Segment Start: RECORDS PROVIDED

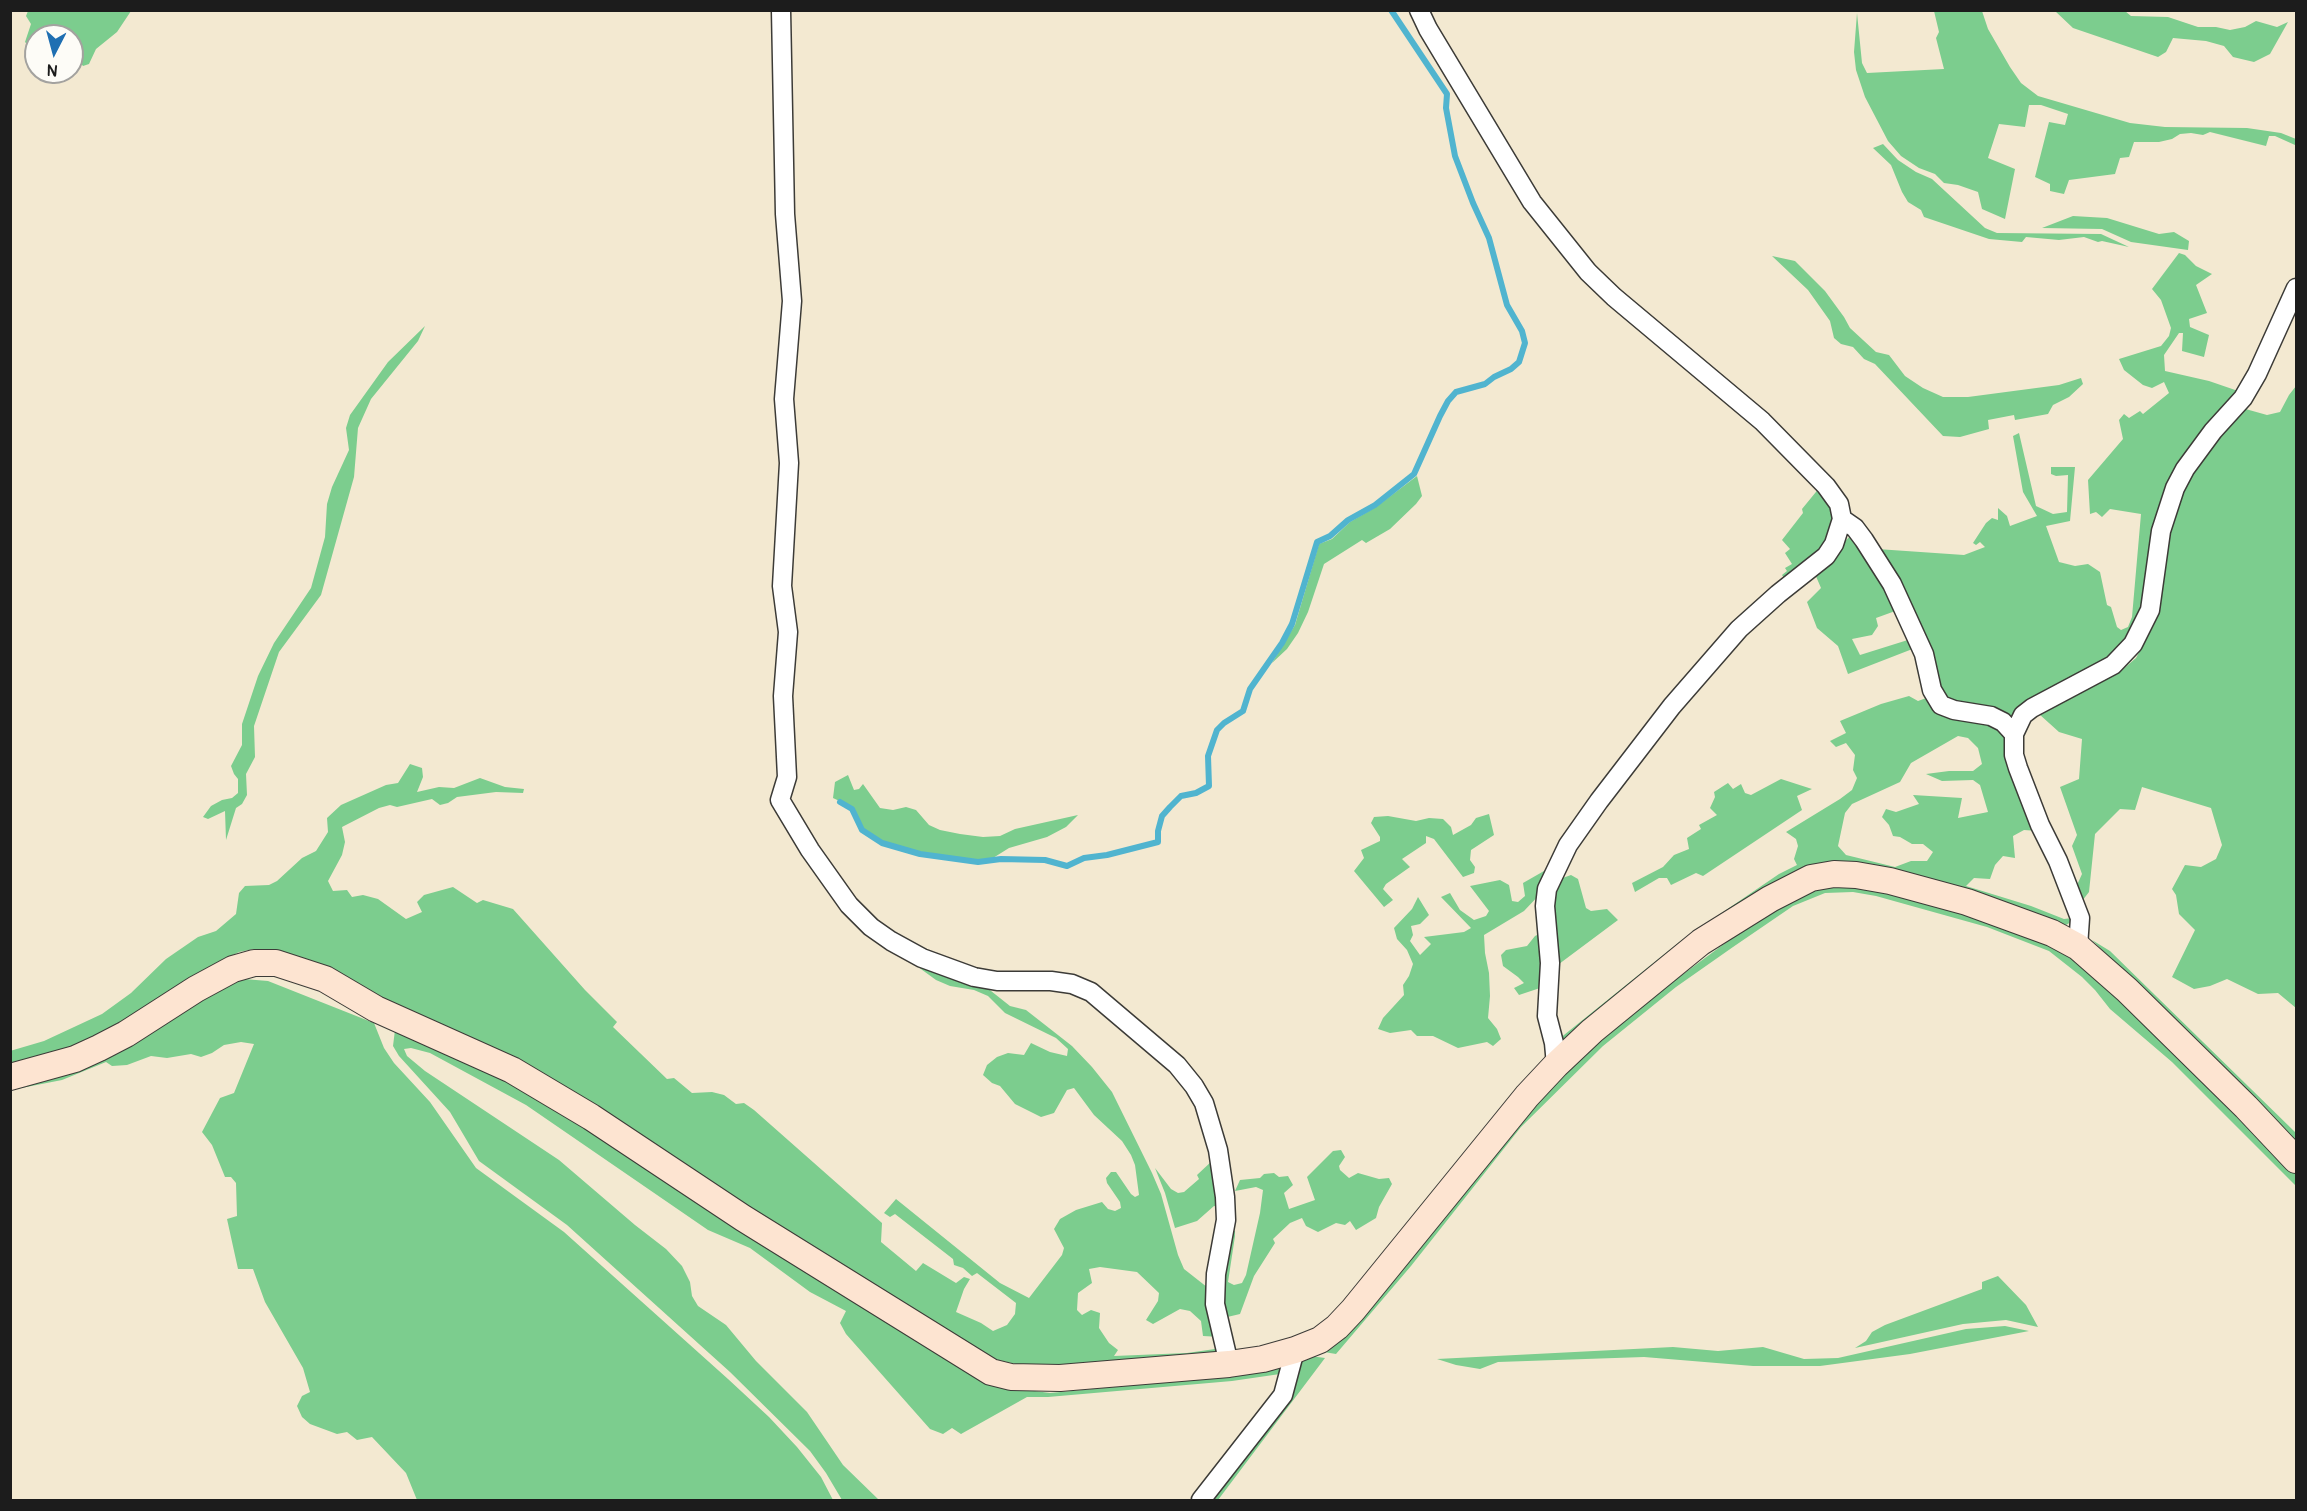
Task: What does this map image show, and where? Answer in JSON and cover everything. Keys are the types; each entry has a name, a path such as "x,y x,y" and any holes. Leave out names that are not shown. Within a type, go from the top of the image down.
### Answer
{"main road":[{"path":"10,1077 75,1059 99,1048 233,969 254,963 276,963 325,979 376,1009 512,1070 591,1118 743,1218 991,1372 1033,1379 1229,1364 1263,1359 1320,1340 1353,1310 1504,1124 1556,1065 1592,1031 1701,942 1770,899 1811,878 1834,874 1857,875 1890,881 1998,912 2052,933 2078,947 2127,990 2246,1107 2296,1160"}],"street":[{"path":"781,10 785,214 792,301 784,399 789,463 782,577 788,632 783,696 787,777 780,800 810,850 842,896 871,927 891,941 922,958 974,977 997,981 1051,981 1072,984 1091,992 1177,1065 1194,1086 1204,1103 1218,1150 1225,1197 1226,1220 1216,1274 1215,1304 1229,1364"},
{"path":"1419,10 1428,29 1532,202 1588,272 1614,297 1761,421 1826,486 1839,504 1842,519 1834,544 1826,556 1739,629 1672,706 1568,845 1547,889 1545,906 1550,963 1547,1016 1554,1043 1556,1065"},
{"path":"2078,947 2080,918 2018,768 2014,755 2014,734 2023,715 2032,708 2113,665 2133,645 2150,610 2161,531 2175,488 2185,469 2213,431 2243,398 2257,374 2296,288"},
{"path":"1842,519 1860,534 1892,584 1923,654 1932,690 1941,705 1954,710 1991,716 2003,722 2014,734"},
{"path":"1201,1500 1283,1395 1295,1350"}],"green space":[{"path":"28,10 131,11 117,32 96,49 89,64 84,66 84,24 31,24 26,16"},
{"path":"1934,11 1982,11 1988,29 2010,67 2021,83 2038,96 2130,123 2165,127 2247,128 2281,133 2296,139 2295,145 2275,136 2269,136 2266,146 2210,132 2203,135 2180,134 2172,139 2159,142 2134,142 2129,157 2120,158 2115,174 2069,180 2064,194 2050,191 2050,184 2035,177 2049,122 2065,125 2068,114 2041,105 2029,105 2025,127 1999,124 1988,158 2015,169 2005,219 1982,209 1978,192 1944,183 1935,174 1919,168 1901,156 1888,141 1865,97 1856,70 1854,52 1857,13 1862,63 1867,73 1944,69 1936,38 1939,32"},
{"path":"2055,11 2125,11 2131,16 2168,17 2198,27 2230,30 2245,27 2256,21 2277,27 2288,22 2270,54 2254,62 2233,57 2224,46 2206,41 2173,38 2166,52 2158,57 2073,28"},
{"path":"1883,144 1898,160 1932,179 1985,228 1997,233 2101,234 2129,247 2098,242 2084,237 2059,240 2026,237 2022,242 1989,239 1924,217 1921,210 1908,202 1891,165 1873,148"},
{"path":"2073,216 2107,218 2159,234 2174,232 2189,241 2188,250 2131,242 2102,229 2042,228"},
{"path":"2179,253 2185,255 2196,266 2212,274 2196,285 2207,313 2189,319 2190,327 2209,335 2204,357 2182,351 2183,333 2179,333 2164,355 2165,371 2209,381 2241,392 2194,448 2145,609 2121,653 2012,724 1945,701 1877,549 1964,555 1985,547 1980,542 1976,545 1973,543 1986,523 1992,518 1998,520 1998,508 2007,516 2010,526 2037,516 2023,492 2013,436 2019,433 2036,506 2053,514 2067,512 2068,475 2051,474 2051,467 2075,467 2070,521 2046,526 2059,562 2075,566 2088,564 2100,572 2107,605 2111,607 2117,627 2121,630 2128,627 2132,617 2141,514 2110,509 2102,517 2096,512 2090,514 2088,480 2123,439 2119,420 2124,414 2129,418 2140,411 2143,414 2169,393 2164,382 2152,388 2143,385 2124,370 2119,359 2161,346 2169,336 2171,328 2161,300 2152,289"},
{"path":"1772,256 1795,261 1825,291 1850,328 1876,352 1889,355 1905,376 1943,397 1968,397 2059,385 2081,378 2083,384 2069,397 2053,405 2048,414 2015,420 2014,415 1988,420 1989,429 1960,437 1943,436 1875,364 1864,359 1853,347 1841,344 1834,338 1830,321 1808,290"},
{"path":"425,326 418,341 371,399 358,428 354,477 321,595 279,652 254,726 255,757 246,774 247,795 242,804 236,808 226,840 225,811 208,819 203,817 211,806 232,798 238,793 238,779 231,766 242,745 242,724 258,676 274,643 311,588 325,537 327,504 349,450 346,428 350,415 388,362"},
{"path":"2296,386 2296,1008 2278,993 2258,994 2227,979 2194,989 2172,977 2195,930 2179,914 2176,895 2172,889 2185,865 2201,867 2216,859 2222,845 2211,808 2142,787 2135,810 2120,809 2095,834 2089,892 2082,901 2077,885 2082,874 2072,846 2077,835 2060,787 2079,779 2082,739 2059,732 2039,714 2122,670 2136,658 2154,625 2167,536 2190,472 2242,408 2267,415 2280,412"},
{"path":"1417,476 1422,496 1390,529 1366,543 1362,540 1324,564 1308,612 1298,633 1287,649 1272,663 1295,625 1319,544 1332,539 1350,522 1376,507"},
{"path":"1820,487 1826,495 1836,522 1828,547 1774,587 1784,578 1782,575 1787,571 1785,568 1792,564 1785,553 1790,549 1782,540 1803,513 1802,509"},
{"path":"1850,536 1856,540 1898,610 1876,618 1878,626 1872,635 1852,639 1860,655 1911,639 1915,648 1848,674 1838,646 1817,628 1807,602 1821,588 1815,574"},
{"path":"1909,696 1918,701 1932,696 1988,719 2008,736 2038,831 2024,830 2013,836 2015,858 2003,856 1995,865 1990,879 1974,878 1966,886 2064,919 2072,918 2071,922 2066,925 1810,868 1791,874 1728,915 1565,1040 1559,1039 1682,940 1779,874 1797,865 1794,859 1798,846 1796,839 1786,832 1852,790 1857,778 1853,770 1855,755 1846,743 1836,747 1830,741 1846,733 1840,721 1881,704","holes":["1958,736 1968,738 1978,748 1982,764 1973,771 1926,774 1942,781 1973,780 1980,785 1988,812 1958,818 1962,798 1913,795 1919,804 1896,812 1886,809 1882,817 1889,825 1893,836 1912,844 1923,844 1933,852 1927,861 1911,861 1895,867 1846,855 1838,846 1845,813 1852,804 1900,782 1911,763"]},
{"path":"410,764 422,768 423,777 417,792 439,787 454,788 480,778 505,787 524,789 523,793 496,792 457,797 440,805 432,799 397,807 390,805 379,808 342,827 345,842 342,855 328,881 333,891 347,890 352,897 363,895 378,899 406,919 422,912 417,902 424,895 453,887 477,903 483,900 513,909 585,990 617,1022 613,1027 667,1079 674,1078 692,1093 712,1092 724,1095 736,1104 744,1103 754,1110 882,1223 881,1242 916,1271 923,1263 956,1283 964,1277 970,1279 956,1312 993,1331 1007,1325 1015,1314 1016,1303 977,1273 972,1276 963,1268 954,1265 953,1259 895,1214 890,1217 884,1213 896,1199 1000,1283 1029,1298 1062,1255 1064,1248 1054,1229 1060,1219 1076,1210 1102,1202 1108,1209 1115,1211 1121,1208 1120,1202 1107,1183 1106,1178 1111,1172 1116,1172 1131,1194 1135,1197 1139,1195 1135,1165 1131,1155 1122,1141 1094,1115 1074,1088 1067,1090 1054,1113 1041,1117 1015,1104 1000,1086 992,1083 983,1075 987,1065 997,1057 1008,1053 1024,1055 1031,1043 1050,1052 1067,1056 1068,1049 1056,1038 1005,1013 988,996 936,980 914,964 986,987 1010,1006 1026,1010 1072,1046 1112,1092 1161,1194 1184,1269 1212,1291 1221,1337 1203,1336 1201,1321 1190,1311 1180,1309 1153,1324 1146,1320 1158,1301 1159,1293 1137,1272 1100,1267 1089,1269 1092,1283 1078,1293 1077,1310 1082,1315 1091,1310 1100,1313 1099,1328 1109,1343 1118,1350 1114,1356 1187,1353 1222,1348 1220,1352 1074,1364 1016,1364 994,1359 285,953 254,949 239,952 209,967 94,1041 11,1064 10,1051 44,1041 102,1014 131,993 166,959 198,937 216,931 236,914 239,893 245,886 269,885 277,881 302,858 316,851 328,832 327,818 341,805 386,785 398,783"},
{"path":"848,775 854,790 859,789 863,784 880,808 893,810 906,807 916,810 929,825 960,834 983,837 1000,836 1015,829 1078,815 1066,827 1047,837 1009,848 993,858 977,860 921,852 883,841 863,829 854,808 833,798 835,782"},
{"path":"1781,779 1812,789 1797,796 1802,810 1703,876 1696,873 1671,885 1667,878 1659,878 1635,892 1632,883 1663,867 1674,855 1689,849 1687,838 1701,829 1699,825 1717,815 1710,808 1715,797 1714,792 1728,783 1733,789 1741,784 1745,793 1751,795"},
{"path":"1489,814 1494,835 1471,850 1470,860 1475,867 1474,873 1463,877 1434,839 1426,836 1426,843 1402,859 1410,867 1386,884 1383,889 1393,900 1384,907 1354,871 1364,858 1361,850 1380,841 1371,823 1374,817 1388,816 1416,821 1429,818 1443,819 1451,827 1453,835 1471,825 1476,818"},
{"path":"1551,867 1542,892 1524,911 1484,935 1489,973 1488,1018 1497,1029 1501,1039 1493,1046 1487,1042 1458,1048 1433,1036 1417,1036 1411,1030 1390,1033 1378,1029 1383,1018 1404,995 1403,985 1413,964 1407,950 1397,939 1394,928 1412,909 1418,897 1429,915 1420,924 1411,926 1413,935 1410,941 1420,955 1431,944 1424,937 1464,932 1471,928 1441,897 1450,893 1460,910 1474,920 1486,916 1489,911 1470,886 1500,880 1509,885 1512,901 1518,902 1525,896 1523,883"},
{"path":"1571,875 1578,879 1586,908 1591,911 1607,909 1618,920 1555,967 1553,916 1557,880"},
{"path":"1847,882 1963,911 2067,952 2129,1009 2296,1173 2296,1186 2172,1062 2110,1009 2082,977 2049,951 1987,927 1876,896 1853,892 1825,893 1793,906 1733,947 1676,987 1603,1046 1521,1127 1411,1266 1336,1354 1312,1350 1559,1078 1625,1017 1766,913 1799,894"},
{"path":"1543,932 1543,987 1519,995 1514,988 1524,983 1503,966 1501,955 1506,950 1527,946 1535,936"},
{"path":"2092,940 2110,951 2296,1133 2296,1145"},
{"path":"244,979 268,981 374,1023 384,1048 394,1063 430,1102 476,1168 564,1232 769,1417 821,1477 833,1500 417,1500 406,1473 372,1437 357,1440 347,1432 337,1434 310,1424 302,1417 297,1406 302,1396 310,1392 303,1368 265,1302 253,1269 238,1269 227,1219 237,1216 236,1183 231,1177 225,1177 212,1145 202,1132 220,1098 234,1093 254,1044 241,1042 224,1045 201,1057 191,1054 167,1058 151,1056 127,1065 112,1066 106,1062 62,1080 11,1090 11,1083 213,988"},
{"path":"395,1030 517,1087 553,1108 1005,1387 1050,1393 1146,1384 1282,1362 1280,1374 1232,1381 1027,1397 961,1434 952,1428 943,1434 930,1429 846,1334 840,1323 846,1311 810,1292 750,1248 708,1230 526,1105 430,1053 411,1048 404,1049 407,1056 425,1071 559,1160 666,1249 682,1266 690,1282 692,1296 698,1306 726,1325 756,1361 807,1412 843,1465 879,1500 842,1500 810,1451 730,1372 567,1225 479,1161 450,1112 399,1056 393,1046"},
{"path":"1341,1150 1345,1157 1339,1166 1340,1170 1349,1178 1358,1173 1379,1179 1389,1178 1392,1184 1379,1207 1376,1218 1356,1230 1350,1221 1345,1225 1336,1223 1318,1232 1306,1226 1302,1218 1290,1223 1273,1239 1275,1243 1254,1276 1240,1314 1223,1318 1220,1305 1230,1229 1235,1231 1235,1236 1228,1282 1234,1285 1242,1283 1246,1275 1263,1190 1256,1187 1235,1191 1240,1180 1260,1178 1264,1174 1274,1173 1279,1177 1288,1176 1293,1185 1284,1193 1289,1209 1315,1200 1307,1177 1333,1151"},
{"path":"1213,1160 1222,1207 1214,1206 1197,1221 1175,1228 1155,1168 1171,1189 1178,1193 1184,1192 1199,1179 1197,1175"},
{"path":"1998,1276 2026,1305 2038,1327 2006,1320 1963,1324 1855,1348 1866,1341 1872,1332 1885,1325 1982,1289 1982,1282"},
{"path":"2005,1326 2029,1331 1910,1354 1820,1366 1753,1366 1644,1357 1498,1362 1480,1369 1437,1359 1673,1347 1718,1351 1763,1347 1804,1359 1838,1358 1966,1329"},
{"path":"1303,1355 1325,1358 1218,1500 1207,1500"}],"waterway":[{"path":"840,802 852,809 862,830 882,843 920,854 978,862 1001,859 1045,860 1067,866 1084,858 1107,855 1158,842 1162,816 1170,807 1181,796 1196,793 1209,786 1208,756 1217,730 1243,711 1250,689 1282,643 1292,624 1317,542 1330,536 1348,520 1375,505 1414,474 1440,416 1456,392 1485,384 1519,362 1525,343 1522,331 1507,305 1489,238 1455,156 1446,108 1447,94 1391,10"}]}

Segment End: RECORDS PROVIDED

YOUR INSTRUCTIONS
Each line of the records that holds the word "Answer" should be copied out.

RESULT OF THIS TASK
Task: What does this map image show, and where? Answer in JSON and cover everything. Keys are the types; each entry has a name, a path such as "x,y x,y" and any holes. Leave out names that are not shown. Within a type, go from the top of the image down.
### Answer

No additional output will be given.